§ Data entries
-*-*-

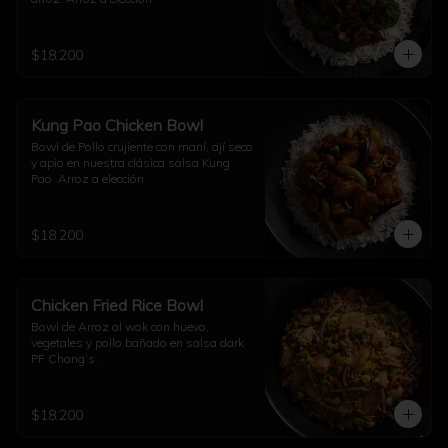
$18.200
Kung Pao Chicken Bowl
Bowl de Pollo crujiente con maní, ají seco 
y apio en nuestra clásica salsa Kung 
Pao. Arroz a elección
$18.200
Chicken Fried Rice Bowl
Bowl de Arroz al wok con huevo, 
vegetales y pollo bañado en salsa dark 
PF Chang’s.
$18.200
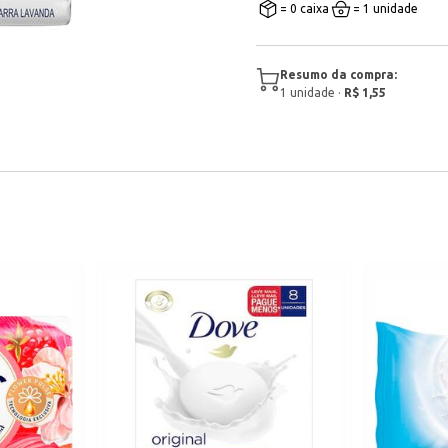
= 0 caixa
= 1 unidade
Resumo da compra:
1
unidade
·
R$ 1,55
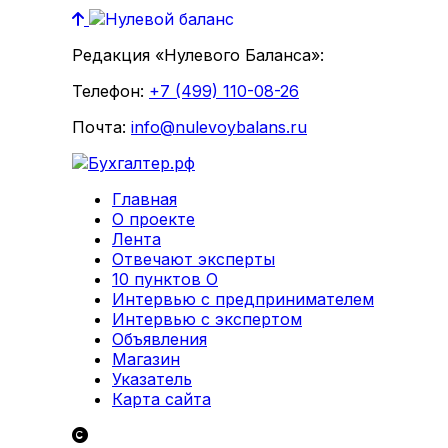
Редакция «Нулевого Баланса»:
Телефон:
+7 (499) 110-08-26
Почта:
info@nulevoybalans.ru
Главная
О проекте
Лента
Отвечают эксперты
10 пунктов О
Интервью с предпринимателем
Интервью с экспертом
Объявления
Магазин
Указатель
Карта сайта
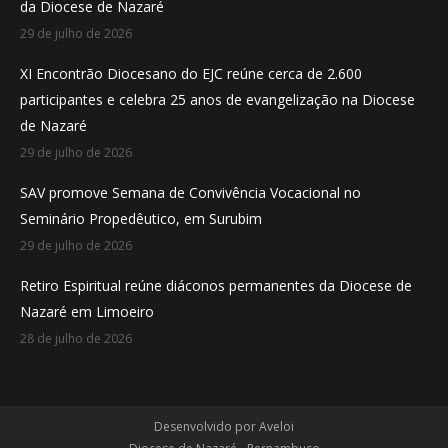
da Diocese de Nazaré
window
window
window
29 de julho de 2026
XI Encontrão Diocesano do EJC reúne cerca de 2.600
participantes e celebra 25 anos de evangelização na Diocese
de Nazaré
29 de julho de 2026
SAV promove Semana de Convivência Vocacional no
Seminário Propedêutico, em Surubim
29 de julho de 2026
Retiro Espiritual reúne diáconos permanentes da Diocese de
Nazaré em Limoeiro
28 de julho de 2026
Desenvolvido por
Aveloi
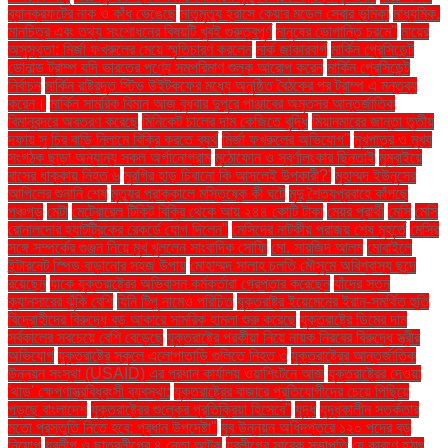
ব্যানক্রফটের নাক ও কাঁধ ভেঙেছে
মাতৃমৃত্যু হ্রাসে কেয়ার মডেল সেবার ভূমিকা
মাধ্যমিক.
মানচিত্র এবং তথ্য সংশোধনের বিষয়টি খুবই গুরুত্বপূর্ণ
মানুষের ভোগান্তি চরমে"
মায়ের
অসুস্থতা: মির্জা ফখরুলের মেয়ে স্মৃতিচারণ করলেন
মার্ক জাকারবার্গ
মার্কিন প্রেসিডেন্ট
ডোনাল্ড ট্রাম্প যদি ভারতের পণ্যে সমপরিমাণ শুল্ক আরোপ করেন
মার্কিন প্রেসিডেন্ট
নির্বাচন
মার্কিন রাষ্ট্রদূত স্টিভ উইটকফের মধ্যে অনুষ্ঠিত বৈঠকের পর ট্রাম্প এ মন্তব্য
করেন।
মার্কিন সামরিক বিমান আজ বুধবার দুপুরে পাঞ্জাবের অমৃতসর আন্তর্জাতিক
বিমানবন্দরে অবতরণ করেছে
মিনিকেট চালের দাম কেজিতে বৃদ্ধি
মিয়ানমারের জান্তা তৃতীয়
দফায় সু চির বাড়ি নিলামে বিক্রি করতে ব্যর্থ
মির্জা ফখরুলের অভিযোগ"
মুখপাত্র ও মুখ্য
সংগঠক ছাড়া অন্যান্য সকল অর্গানোগ্রাম
মুঠোফোন ও স্বর্ণালংকার ছিনতাই
মুম্বাইয়ে
বাসের ধাক্কায় নিহত ৬
মুরগির হাড় চিবানো কি আসলেই উপকারী?'
মুহাম্মদ ইউনূসের
আপিলের শুনানি শেষ
মৃত্যুর প্রাক্কালে মস্তিষ্কে কী ঘটে
মৃদু শৈত্যপ্রবাহে কাঁপছে
পঞ্চগড়
মেটা
মেট্রোরেল টিকিট বিক্রি থেকে আয় ২৪৪ কোটি টাকা
মেয়র প্রার্থী
মেসি
মেসি
রোনালদোর হ্যাটট্রিকের রেকর্ডে যোগ দিলেন"
মেসিদের নাটকীয় পরাজয় শেষ মুহূর্তে
মেসির
সঙ্গে সম্পর্কের গুঞ্জন নিয়ে মুখ খুললেন সাংবাদিক সোফি
মো. সারজিদ আলম
মোবাইলে
ইন্টারনেট স্পিড বাড়ানোর সহজ উপায়
মোহাম্মদ সালাহ চলতি মৌসুমে অবিশ্বাস্য ছন্দে
রয়েছেন
যাকে যুক্তরাষ্ট্রের অভিবাসন কর্মকর্তারা গ্রেপ্তার করেছেন
যাঁদের স্তন
ক্যানসারের ঝুঁকি বেশি
যিনি টিপু নামেও পরিচিত
যুক্তরাষ্ট্র ইয়েমেনের ইরান-সমর্থিত হুতি
বিদ্রোহীদের বিরুদ্ধে বড় আকারে সামরিক হামলা শুরু করেছে
যুক্তরাষ্ট্রে ডিমের দাম
সর্বকালের সবচেয়ে বেশি বেড়েছে
যুক্তরাষ্ট্রে পরকীয়া নিয়ে নায়ক নিরবের বিরুদ্ধে স্ত্রীর
অভিযোগ
যুক্তরাষ্ট্রে স্কুলে এলোপাতাড়ি গুলিতে নিহত ৩
যুক্তরাষ্ট্রের আন্তর্জাতিক
উন্নয়ন সংস্থা (USAID) এর প্রধান কার্যালয় ওয়াশিংটনে আজ
যুক্তরাষ্ট্রের দেওয়া
'থাড' ক্ষেপণাস্ত্রবিধ্বংসী ব্যবস্থা:
যুক্তরাষ্ট্রের বাজারে প্রতিযোগীদের চেয়ে পিছিয়ে
পড়ছে বাংলাদেশ
যুক্তরাষ্ট্রের শুল্কের প্রতিক্রিয়া হিসেবে"
যুদ্ধ
যুদ্ধকালীন সতর্কতার
মতো প্রস্তুতি নিতে হবে: প্রধান উপদেষ্টা"
যুব উন্নয়ন অধিদপ্তরে ১২০ পদের বড়
নিয়োগ
যুবলীগ ও ছাত্রলীগের ৪ নেতা আটক
যুবলীগের সাবেক সভাপতি
যে কারণে হঠাৎ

-*-*-

§ Task to complete
Write out the whole of the data exactly; the pictures stay out.

§ Answer
$18.200
Kung Pao Chicken Bowl
Bowl de Pollo crujiente con maní, ají seco 
y apio en nuestra clásica salsa Kung 
Pao. Arroz a elección
$18.200
Chicken Fried Rice Bowl
Bowl de Arroz al wok con huevo, 
vegetales y pollo bañado en salsa dark 
PF Chang’s.
$18.200
= 0 caixa
= 1 unidade
Resumo da compra:
1
unidade
·
R$ 1,55
Редакция «Нулевого Баланса»:
Телефон:
+7 (499) 110-08-26
Почта:
info@nulevoybalans.ru
Главная
О проекте
Лента
Отвечают эксперты
10 пунктов О
Интервью с предпринимателем
Интервью с экспертом
Объявления
Магазин
Указатель
Карта сайта
da Diocese de Nazaré
window
window
window
29 de julho de 2026
XI Encontrão Diocesano do EJC reúne cerca de 2.600
participantes e celebra 25 anos de evangelização na Diocese
de Nazaré
29 de julho de 2026
SAV promove Semana de Convivência Vocacional no
Seminário Propedêutico, em Surubim
29 de julho de 2026
Retiro Espiritual reúne diáconos permanentes da Diocese de
Nazaré em Limoeiro
28 de julho de 2026
Desenvolvido por
Aveloi
ব্যানক্রফটের নাক ও কাঁধ ভেঙেছে
মাতৃমৃত্যু হ্রাসে কেয়ার মডেল সেবার ভূমিকা
মাধ্যমিক.
মানচিত্র এবং তথ্য সংশোধনের বিষয়টি খুবই গুরুত্বপূর্ণ
মানুষের ভোগান্তি চরমে"
মায়ের
অসুস্থতা: মির্জা ফখরুলের মেয়ে স্মৃতিচারণ করলেন
মার্ক জাকারবার্গ
মার্কিন প্রেসিডেন্ট
ডোনাল্ড ট্রাম্প যদি ভারতের পণ্যে সমপরিমাণ শুল্ক আরোপ করেন
মার্কিন প্রেসিডেন্ট
নির্বাচন
মার্কিন রাষ্ট্রদূত স্টিভ উইটকফের মধ্যে অনুষ্ঠিত বৈঠকের পর ট্রাম্প এ মন্তব্য
করেন।
মার্কিন সামরিক বিমান আজ বুধবার দুপুরে পাঞ্জাবের অমৃতসর আন্তর্জাতিক
বিমানবন্দরে অবতরণ করেছে
মিনিকেট চালের দাম কেজিতে বৃদ্ধি
মিয়ানমারের জান্তা তৃতীয়
দফায় সু চির বাড়ি নিলামে বিক্রি করতে ব্যর্থ
মির্জা ফখরুলের অভিযোগ"
মুখপাত্র ও মুখ্য
সংগঠক ছাড়া অন্যান্য সকল অর্গানোগ্রাম
মুঠোফোন ও স্বর্ণালংকার ছিনতাই
মুম্বাইয়ে
বাসের ধাক্কায় নিহত ৬
মুরগির হাড় চিবানো কি আসলেই উপকারী?'
মুহাম্মদ ইউনূসের
আপিলের শুনানি শেষ
মৃত্যুর প্রাক্কালে মস্তিষ্কে কী ঘটে
মৃদু শৈত্যপ্রবাহে কাঁপছে
পঞ্চগড়
মেটা
মেট্রোরেল টিকিট বিক্রি থেকে আয় ২৪৪ কোটি টাকা
মেয়র প্রার্থী
মেসি
মেসি
রোনালদোর হ্যাটট্রিকের রেকর্ডে যোগ দিলেন"
মেসিদের নাটকীয় পরাজয় শেষ মুহূর্তে
মেসির
সঙ্গে সম্পর্কের গুঞ্জন নিয়ে মুখ খুললেন সাংবাদিক সোফি
মো. সারজিদ আলম
মোবাইলে
ইন্টারনেট স্পিড বাড়ানোর সহজ উপায়
মোহাম্মদ সালাহ চলতি মৌসুমে অবিশ্বাস্য ছন্দে
রয়েছেন
যাকে যুক্তরাষ্ট্রের অভিবাসন কর্মকর্তারা গ্রেপ্তার করেছেন
যাঁদের স্তন
ক্যানসারের ঝুঁকি বেশি
যিনি টিপু নামেও পরিচিত
যুক্তরাষ্ট্র ইয়েমেনের ইরান-সমর্থিত হুতি
বিদ্রোহীদের বিরুদ্ধে বড় আকারে সামরিক হামলা শুরু করেছে
যুক্তরাষ্ট্রে ডিমের দাম
সর্বকালের সবচেয়ে বেশি বেড়েছে
যুক্তরাষ্ট্রে পরকীয়া নিয়ে নায়ক নিরবের বিরুদ্ধে স্ত্রীর
অভিযোগ
যুক্তরাষ্ট্রে স্কুলে এলোপাতাড়ি গুলিতে নিহত ৩
যুক্তরাষ্ট্রের আন্তর্জাতিক
উন্নয়ন সংস্থা (USAID) এর প্রধান কার্যালয় ওয়াশিংটনে আজ
যুক্তরাষ্ট্রের দেওয়া
'থাড' ক্ষেপণাস্ত্রবিধ্বংসী ব্যবস্থা:
যুক্তরাষ্ট্রের বাজারে প্রতিযোগীদের চেয়ে পিছিয়ে
পড়ছে বাংলাদেশ
যুক্তরাষ্ট্রের শুল্কের প্রতিক্রিয়া হিসেবে"
যুদ্ধ
যুদ্ধকালীন সতর্কতার
মতো প্রস্তুতি নিতে হবে: প্রধান উপদেষ্টা"
যুব উন্নয়ন অধিদপ্তরে ১২০ পদের বড়
নিয়োগ
যুবলীগ ও ছাত্রলীগের ৪ নেতা আটক
যুবলীগের সাবেক সভাপতি
যে কারণে হঠাৎ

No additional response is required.